Who knew of anyone, let alone a female acquaintance, with whom such a discussion was even possible in 1971? 

And yes, we’re well aware that the first Playboy came out in 1953, but it was only after going through our late uncle Lenny’s things that we found this dog-eared magazine under some newspapers in one of his old suitcases.

Dated though it may have been, we were nevertheless in thrall of this sophisticated, swinging lifestyle. Hors d’oeuvres? That’s cheese and small sausages on toothpicks, right? And cocktails? Obviously brandy and coke. Or, for the ladies, something with gin.

As for seductive mood music? Could that have possibly been Les Baxter’s Ritual of the Savage album, a classic of the exotica genre, or maybe some Mediterranean ocarina jams with a strong ethnographic edge?

Not a man among us, I tell you, wouldn’t have swapped his safari suit for a smoking jacket there and then, dumped his old vellies for carpet slippers and start to chapsplain about Slim Gaillard’s piano chops. If we had any idea who Slim Gaillard was, that is.
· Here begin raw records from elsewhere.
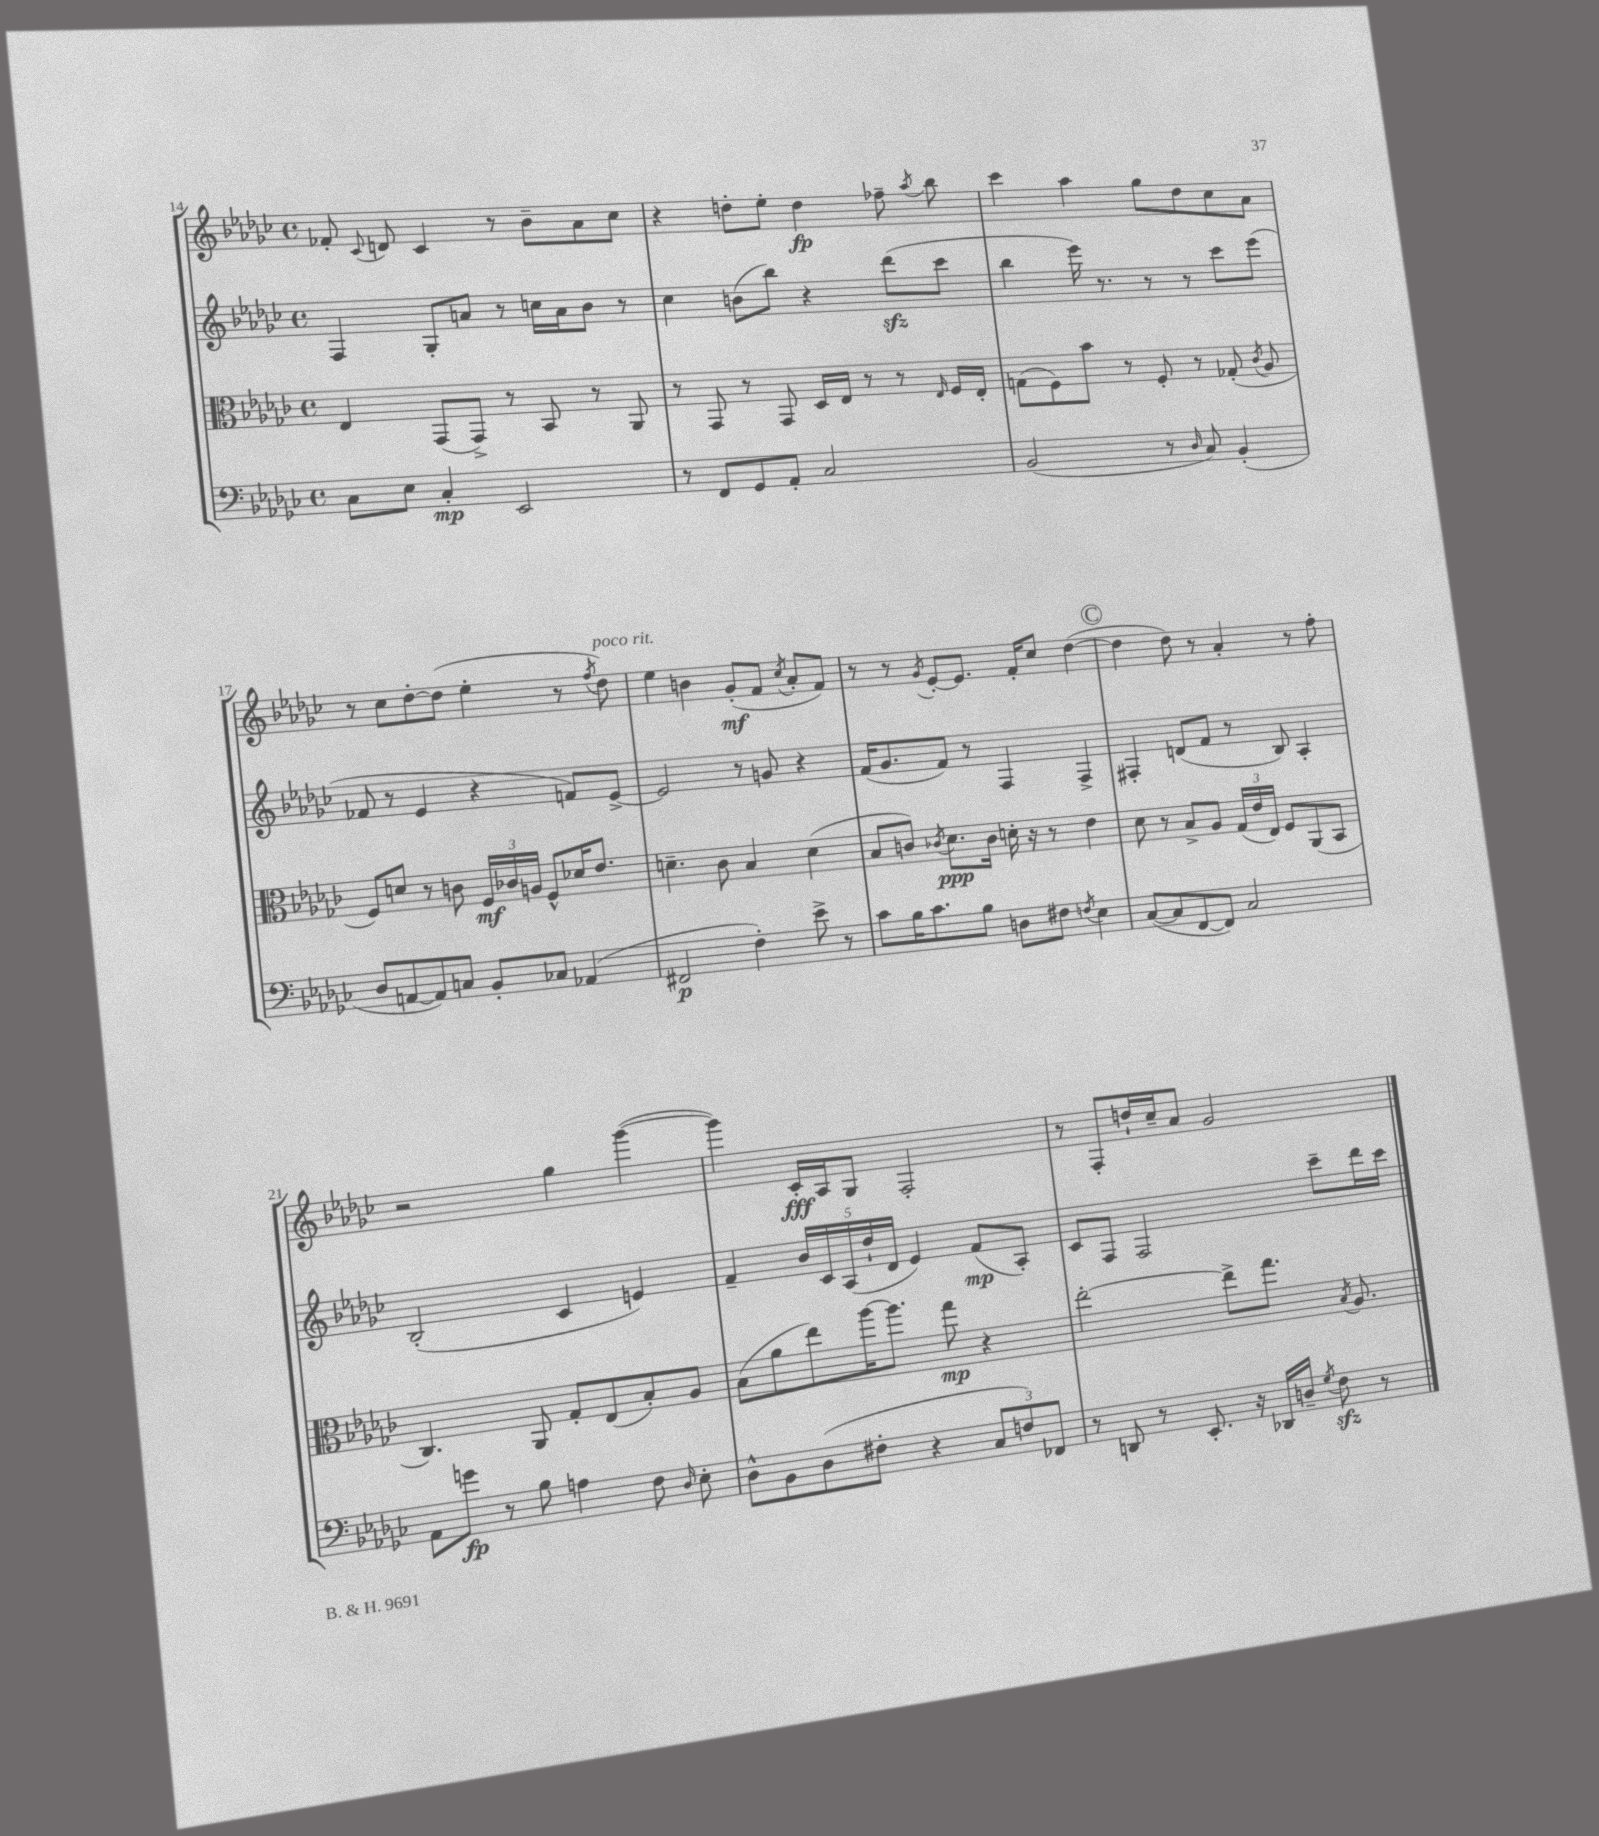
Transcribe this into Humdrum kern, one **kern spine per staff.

**kern	**dynam	**kern	**dynam	**kern	**dynam	**kern	**dynam
*part4	*part4	*part3	*part3	*part2	*part2	*part1	*part1
*staff4	*staff4	*staff3	*staff3	*staff2	*staff2	*staff1	*staff1
*clefF4	*	*clefC3	*	*clefG2	*	*clefG2	*
*k[b-e-a-d-g-c-]	*	*k[b-e-a-d-g-c-]	*	*k[b-e-a-d-g-c-]	*	*k[b-e-a-d-g-c-]	*
*M4/4	*	*M4/4	*	*M4/4	*	*M4/4	*
*met(c)	*	*met(c)	*	*met(c)	*	*met(c)	*
=14	=14	=14	=14	=14	=14	=14	=14
8C-\L	.	4E-/	.	4F/	.	8f-X'/	.
.	.	.	.	.	.	8qqc-/	.
8E-\J	.	.	.	.	.	8dn/	.
4C-'/	mp	(8GG-/L	.	8G-'/L	.	4c-/	.
.	.	8GG-^/J)	.	8an/J	.	.	.
2EE-/	.	8r	.	8r	.	8r	.
.	.	8BB-/	.	16ccn\LL	.	8b-~\L	.
.	.	.	.	16a\J	.	.	.
.	.	8r	.	8b-\J	.	8a-\	.
.	.	8AA-/	.	8r	.	8cc-\J	.
=15	=15	=15	=15	=15	=15	=15	=15
8r	.	8r	.	4cc-\	.	4r	.
8FF/L	.	8GG-/	.	.	.	.	.
8GG-/	.	8r	.	(8bn\L	.	8ddn'\L	.
8AA-'/J	.	8GG-/	.	8bb-\J)	.	8ee-'\J	.
2C-/	.	16D-/LL	.	4r	.	4dd\	fp
.	.	16E-/JJ	.	.	.	.	.
.	.	8r	.	.	.	.	.
.	.	8r	.	(8ddd-zz\L	.	8ff-X~\	.
.	.	16qqE-/	.	.	.	8qaa-/	.
.	.	16F/LL	.	8ccc-\J	.	8bb-\	.
.	.	16E-'/JJ	.	.	.	.	.
=16	=16	=16	=16	=16	=16	=16	=16
(2BB-/	.	(8Gn\L	.	4bb-\	.	4ccc-\	.
.	.	8F\)	.	.	.	.	.
.	.	8b-\J	.	16eee-\)	.	4aa-\	.
.	.	.	.	8.r	.	.	.
.	.	8r	.	.	.	.	.
8r	.	8F'/	.	8r	.	8gg-\L	.
16qqD-/	.	.	.	.	.	.	.
8C-/)	.	8r	.	8r	.	8dd-\	.
(4BB-'/	.	(8G-X'/	.	8ccc-\L	.	8cc-\	.
.	.	8qc-/	.	.	.	.	.
.	.	8A-/	.	(8eee-\J	.	8a-\J	.
!!LO:LB:g=z
=17	=17	=17	=17	=17	=17	=17	=17
8D-/L	.	8F/L)	.	8f-X/	.	8r	.
[8AAn/	.	8dn/J	.	8r	.	8cc-\L	.
8AA/])	.	8r	.	4e-/	.	[8dd-'\	.
8Cn/J	.	8cn\	.	.	.	(8dd-\J]	.
8BB-'/L	.	24F/LL	mf	4r	.	4ee-'\	.
.	.	24c-X/	.	.	.	.	.
.	.	24An/JJ	.	.	.	.	.
8C-X/J	.	8F^^/L	.	.	.	.	.
(4AA-X/	.	16d-X/K	.	8fn/L)	.	8r	.
.	.	8.e-/J	.	.	.	.	.
.	.	.	.	.	.	8qff/	.
!	!	!	!	!	!	!LO:TX:a:i:t=poco rit.	!
.	.	.	.	[8e-^/J	.	8dd-\)	.
=18	=18	=18	=18	=18	=18	=18	=18
2FF#X/	p	4.dn~\	.	2e-/]	.	4ee-\	.
.	.	.	.	.	.	4bn\	.
.	.	8c-\	.	.	.	.	.
4F'\)	.	4B-/	.	8r	.	(8g-'/L	mf
.	.	.	.	8gn/	.	8f/J	.
.	.	.	.	.	.	8qcc-/	.
8e-^\	.	(4d\	.	4r	.	8a-'/L	.
8r	.	.	.	.	.	8f/J)	.
=19	=19	=19	=19	=19	=19	=19	=19
8c-\L	.	8B-/L	.	(16f/KL	.	8r	.
.	.	.	.	8.g-/	.	.	.
16B-\K	.	8cn/J)	.	.	.	8r	.
8.c-\	.	.	.	.	.	.	.
.	.	8qc-X/	.	.	.	8qg-/	.
.	.	8.d-\L	ppp	8f/J)	.	[8e-'/L	.
8B-\J	.	.	.	8r	.	8.e-/J]	.
.	.	16c-\Jk	.	.	.	.	.
8Dn\L	.	16dn'\	.	4F/	.	.	.
.	.	16r	.	.	.	16f'/KL	.
8F#X\J	.	8r	.	.	.	8cc-/J	.
8qFn/	.	.	.	.	.	.	.
4E-\	.	4e-\	.	4F^/	.	([4dd-\	.
!!LO:REH:place=s1:t=C
=20	=20	=20	=20	=20	=20	=20	=20
([8C-/L	.	8d-\	.	4F#X'/	.	4dd-\]	.
8C-/]	.	8r	.	.	.	.	.
[8FF/	.	8B-^/L	.	(8dn/L	.	8dd-\)	.
8FF/J])	.	8A-/J	.	8f/J	.	8r	.
2C-/	.	(24G-/LL	.	8r	.	4a-'/	.
.	.	24e-/	.	.	.	.	.
.	.	24E-/JJ)	.	.	.	.	.
.	.	8F/L	.	8B-/)	.	.	.
.	.	(8AA-/	.	4A-'/	.	8r	.
.	.	8BB-/J	.	.	.	8ff'\	.
!!LO:LB:g=z
=21	=21	=21	=21	=21	=21	=21	=21
8AA-\L	.	4.C-/)	.	(2B-'/	.	2r	.
8gn\J	fp	.	.	.	.	.	.
8r	.	.	.	.	.	.	.
8B-\	.	8AA-/	.	.	.	.	.
4An\	.	8G-'/L	.	4c-/	.	4gg-\	.
.	.	(8E-/	.	.	.	.	.
8F\	.	8B-'/)	.	4en/)	.	([4ggg-\	.
16qqD-/	.	.	.	.	.	.	.
8E-'\	.	8A-/J	.	.	.	.	.
=22	=22	=22	=22	=22	=22	=22	=22
8D-^^\L	.	(8B-\L	.	4f~/	.	4ggg-\])	.
8BB-\	.	8a-\	.	.	.	.	.
(8D-\	.	8ee-\)	.	20b-/LL	.	16c-'/LL	fff
.	.	.	.	20c-/	.	.	.
.	.	.	.	.	.	16A-/J	.
.	.	.	.	(20A-/	.	.	.
8F#X'\J	.	[16aa-\K	.	.	.	8G-/J	.
.	.	.	.	20dd-`/	.	.	.
.	.	8.aa-\J]	.	.	.	.	.
.	.	.	.	20d-/JJ	.	.	.
4r	.	.	.	4e-/)	.	2F'/	.
.	.	8gg-\	mp	.	.	.	.
12C-/L	.	4r	.	(8f/L	mp	.	.
12Fn/)	.	.	.	.	.	.	.
.	.	.	.	8A-'/J)	.	.	.
12FF-X/J	.	.	.	.	.	.	.
=23	=23	=23	=23	=23	=23	=23	=23
8r	.	[2ee-'\	.	8c-/L	.	8r	.
8DDn/	.	.	.	8F/J	.	8F'/L	.
8r	.	.	.	2F/	.	16ddn`/L	.
.	.	.	.	.	.	16cc-~/J	.
8.EE-'/	.	.	.	.	.	8a-/J	.
.	.	8ee-^\L]	.	.	.	2g-/	.
16r	.	.	.	.	.	.	.
16DD-X/LL	.	8.gg-\J	.	.	.	.	.
16Dn~/JJ	.	.	.	.	.	.	.
8qG-/	.	.	.	.	.	.	.
8Fzz\	.	.	.	8ccc-~\L	.	.	.
.	.	8qB-/	.	.	.	.	.
.	.	8.A-/	.	.	.	.	.
8r	.	.	.	16ddd-\L	.	.	.
.	.	.	.	16ccc-\JJ	.	.	.
==	==	==	==	==	==	==	==
*-	*-	*-	*-	*-	*-	*-	*-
It is true that Hefner was something of a joke towards the end of his life. It was difficult to recall, for example, his championing the civil rights movement in the 1960s when, 50 years later, he turned out to bat for Viagra. “It is,” he told a British journalist, “as close as anyone can imagine to the fountain of youth.”

There was much sniggering at that. It was hardly the sort of comment one expected from the subject of Brigitte Berman’s 2010 documentary, Hugh Hefner: Playboy, Activist and Rebel, which portrayed him as a champion of First Amendment rights rather than a purveyor of soft-core smut.

In an interview at the time of that film’s release, the New York Times asked him about the rewards of marriage. “Unfortunately,” Hefner replied, “they come from other women.”

Hefner is to be buried alongside the woman who made him: Marilyn Monroe. In 1953, he paid $500 for the rights to some cheesecake photos she posed for as a struggling actress. In 1992, he paid $75 000 for the mausoleum drawer next to her’s in the Westwood Memorial Park in Los Angeles. 

So ends an American story.

This article first appeared in the Weekend Argus.